> Work required: Total the lines of the listing below that hold the word "катушка". Output nothing except that number.

> Data for this exercise:
*** Block opens ***
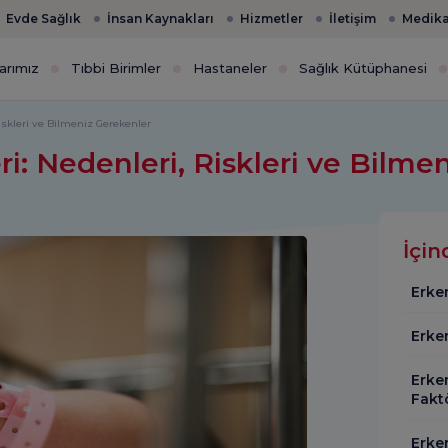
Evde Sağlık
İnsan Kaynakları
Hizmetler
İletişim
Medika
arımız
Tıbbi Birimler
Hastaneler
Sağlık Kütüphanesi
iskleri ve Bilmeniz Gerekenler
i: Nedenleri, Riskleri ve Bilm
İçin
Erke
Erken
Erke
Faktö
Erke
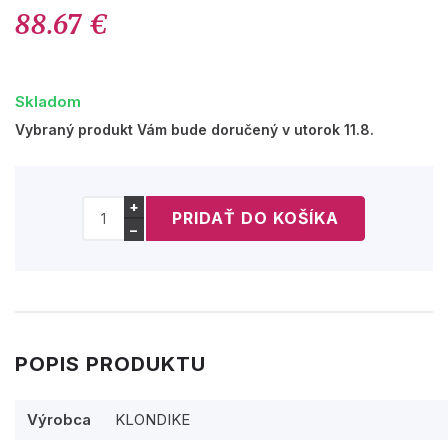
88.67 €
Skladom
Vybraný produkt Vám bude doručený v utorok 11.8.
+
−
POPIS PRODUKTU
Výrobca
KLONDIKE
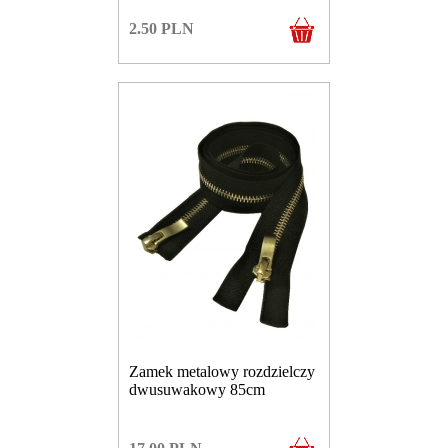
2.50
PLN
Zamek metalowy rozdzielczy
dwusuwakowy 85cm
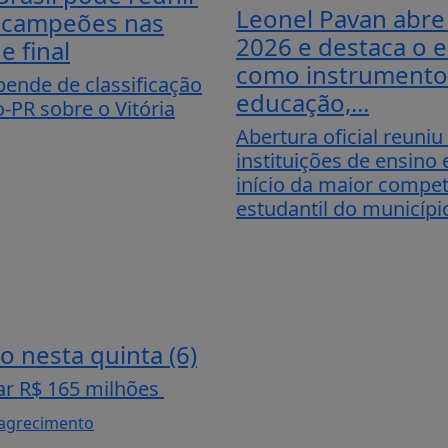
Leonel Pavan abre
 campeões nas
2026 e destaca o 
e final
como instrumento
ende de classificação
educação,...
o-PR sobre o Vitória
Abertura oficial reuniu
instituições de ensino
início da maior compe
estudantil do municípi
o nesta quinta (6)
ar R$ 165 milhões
*** Block closes ***
*** Block opens ***
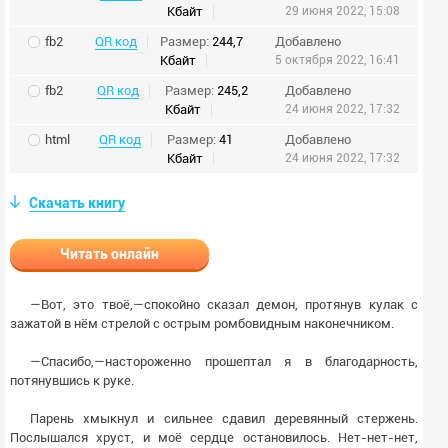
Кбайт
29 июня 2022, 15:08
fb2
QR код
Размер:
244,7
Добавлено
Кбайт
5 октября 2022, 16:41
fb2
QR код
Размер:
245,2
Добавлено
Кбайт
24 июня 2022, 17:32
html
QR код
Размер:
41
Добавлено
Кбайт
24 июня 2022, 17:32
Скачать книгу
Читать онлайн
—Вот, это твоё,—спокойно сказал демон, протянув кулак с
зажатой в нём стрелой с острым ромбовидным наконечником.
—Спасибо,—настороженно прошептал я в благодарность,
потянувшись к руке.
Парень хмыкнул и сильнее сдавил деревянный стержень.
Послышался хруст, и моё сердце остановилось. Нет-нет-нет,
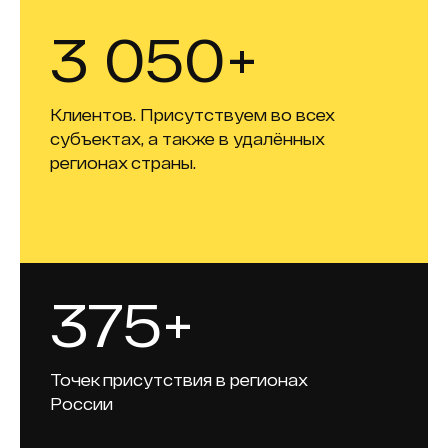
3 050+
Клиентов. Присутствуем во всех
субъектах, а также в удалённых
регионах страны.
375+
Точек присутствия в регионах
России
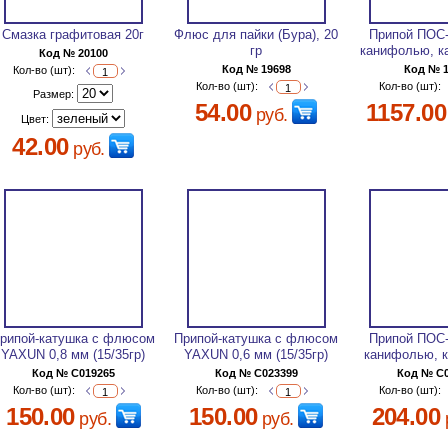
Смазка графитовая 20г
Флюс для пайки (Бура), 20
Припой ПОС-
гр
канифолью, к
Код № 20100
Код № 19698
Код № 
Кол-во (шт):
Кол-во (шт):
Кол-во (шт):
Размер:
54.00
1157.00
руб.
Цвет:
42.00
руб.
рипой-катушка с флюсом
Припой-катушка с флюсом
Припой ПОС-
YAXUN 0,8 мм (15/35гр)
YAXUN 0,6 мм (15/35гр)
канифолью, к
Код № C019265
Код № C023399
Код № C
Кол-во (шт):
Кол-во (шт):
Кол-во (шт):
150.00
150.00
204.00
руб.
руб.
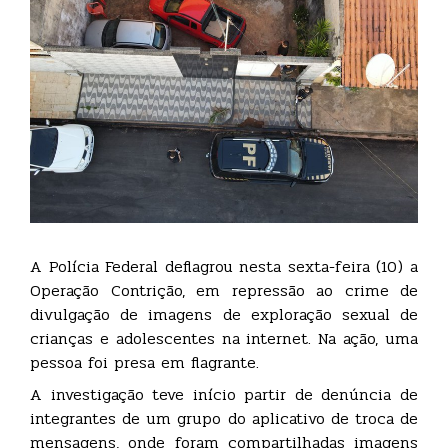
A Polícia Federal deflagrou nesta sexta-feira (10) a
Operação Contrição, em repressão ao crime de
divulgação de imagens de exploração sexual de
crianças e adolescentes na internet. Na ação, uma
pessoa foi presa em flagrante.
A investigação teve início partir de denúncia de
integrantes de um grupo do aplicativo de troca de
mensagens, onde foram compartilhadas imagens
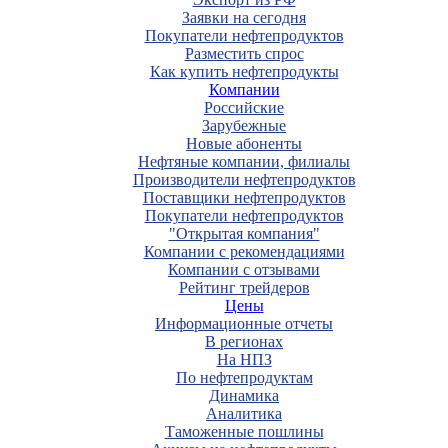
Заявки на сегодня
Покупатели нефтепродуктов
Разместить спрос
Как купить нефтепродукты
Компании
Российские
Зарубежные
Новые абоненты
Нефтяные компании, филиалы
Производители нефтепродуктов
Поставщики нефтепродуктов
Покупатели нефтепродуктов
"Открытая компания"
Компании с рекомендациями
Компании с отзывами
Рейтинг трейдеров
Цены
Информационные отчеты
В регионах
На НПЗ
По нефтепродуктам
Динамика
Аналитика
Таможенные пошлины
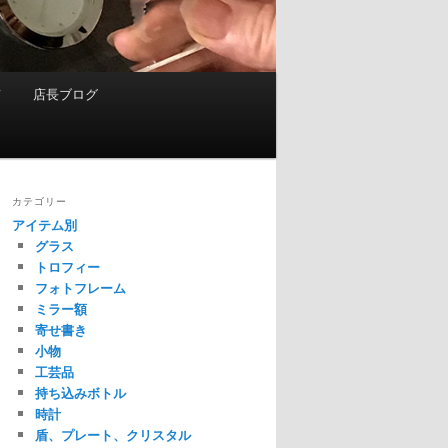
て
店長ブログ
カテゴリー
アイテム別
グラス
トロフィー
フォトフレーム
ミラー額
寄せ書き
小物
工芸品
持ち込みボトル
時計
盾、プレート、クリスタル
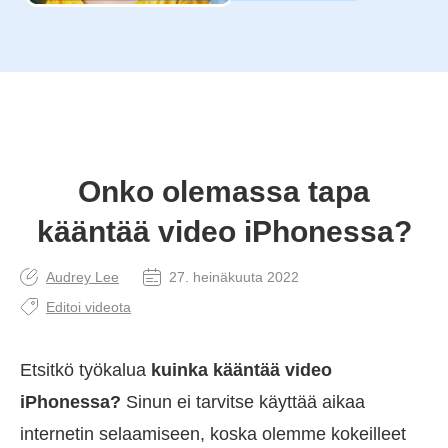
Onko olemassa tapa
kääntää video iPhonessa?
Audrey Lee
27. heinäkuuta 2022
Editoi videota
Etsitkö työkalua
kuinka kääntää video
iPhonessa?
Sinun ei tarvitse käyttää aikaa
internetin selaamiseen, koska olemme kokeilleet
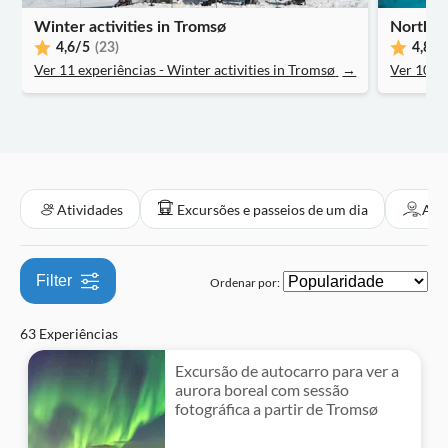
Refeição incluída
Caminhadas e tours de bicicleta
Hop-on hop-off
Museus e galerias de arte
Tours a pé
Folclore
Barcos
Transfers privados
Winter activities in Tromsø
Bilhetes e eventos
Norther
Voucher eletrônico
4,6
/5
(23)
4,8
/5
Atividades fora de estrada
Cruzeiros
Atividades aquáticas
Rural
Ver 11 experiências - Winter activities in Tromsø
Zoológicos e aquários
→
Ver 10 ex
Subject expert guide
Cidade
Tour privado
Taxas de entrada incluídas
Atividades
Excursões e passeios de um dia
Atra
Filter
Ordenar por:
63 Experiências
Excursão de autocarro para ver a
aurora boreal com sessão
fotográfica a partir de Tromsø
*** Block closes ***
> Result for this exercise: 2